→ WHAT IS BEING ASKED:
Can you convert the text lines of all the records below into one JSON list of strings, one string per line, skipping any blank lines and leaving the pictures out?

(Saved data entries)
▶
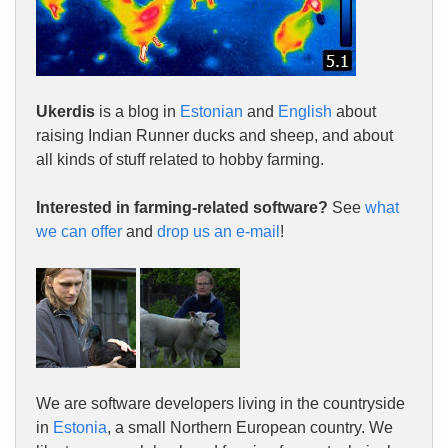
Ukerdis
is a blog in
Estonian
and
English
about
raising Indian Runner ducks and sheep, and about
all kinds of stuff related to hobby farming.
Interested in farming-related software?
See
what
we can offer
and
drop us an e-mail
!
We are software developers living in the countryside
in
Estonia
, a small Northern European country. We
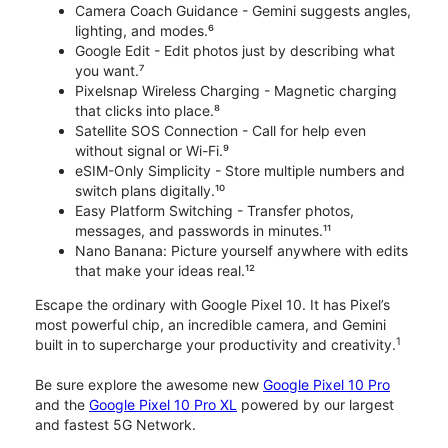
Camera Coach Guidance - Gemini suggests angles,
lighting, and modes.⁶
Google Edit - Edit photos just by describing what
you want.⁷
Pixelsnap Wireless Charging - Magnetic charging
that clicks into place.⁸
Satellite SOS Connection - Call for help even
without signal or Wi-Fi.⁹
eSIM-Only Simplicity - Store multiple numbers and
switch plans digitally.¹⁰
Easy Platform Switching - Transfer photos,
messages, and passwords in minutes.¹¹
Nano Banana: Picture yourself anywhere with edits
that make your ideas real.¹²
Escape the ordinary with Google Pixel 10. It has Pixel’s
most powerful chip, an incredible camera, and Gemini
1
built in to supercharge your productivity and creativity.
Be sure explore the awesome new
Google Pixel 10 Pro
and the
Google Pixel 10 Pro XL
powered by our largest
and fastest 5G Network.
◀
→ WRITTEN RESPONSE:
[
  "Ukerdis",
  "is a blog in",
  "Estonian",
  "and",
  "English",
  "about",
  "raising Indian Runner ducks and sheep, and about",
  "all kinds of stuff related to hobby farming.",
  "Interested in farming-related software?",
  "See",
  "what",
  "we can offer",
  "and",
  "drop us an e-mail",
  "!",
  "We are software developers living in the countryside",
  "in",
  "Estonia",
  ", a small Northern European country. We",
  "Camera Coach Guidance - Gemini suggests angles,",
  "lighting, and modes.⁶",
  "Google Edit - Edit photos just by describing what",
  "you want.⁷",
  "Pixelsnap Wireless Charging - Magnetic charging",
  "that clicks into place.⁸",
  "Satellite SOS Connection - Call for help even",
  "without signal or Wi-Fi.⁹",
  "eSIM-Only Simplicity - Store multiple numbers and",
  "switch plans digitally.¹⁰",
  "Easy Platform Switching - Transfer photos,",
  "messages, and passwords in minutes.¹¹",
  "Nano Banana: Picture yourself anywhere with edits",
  "that make your ideas real.¹²",
  "Escape the ordinary with Google Pixel 10. It has Pixel’s",
  "most powerful chip, an incredible camera, and Gemini",
  "1",
  "built in to supercharge your productivity and creativity.",
  "Be sure explore the awesome new",
  "Google Pixel 10 Pro",
  "and the",
  "Google Pixel 10 Pro XL",
  "powered by our largest",
  "and fastest 5G Network."
]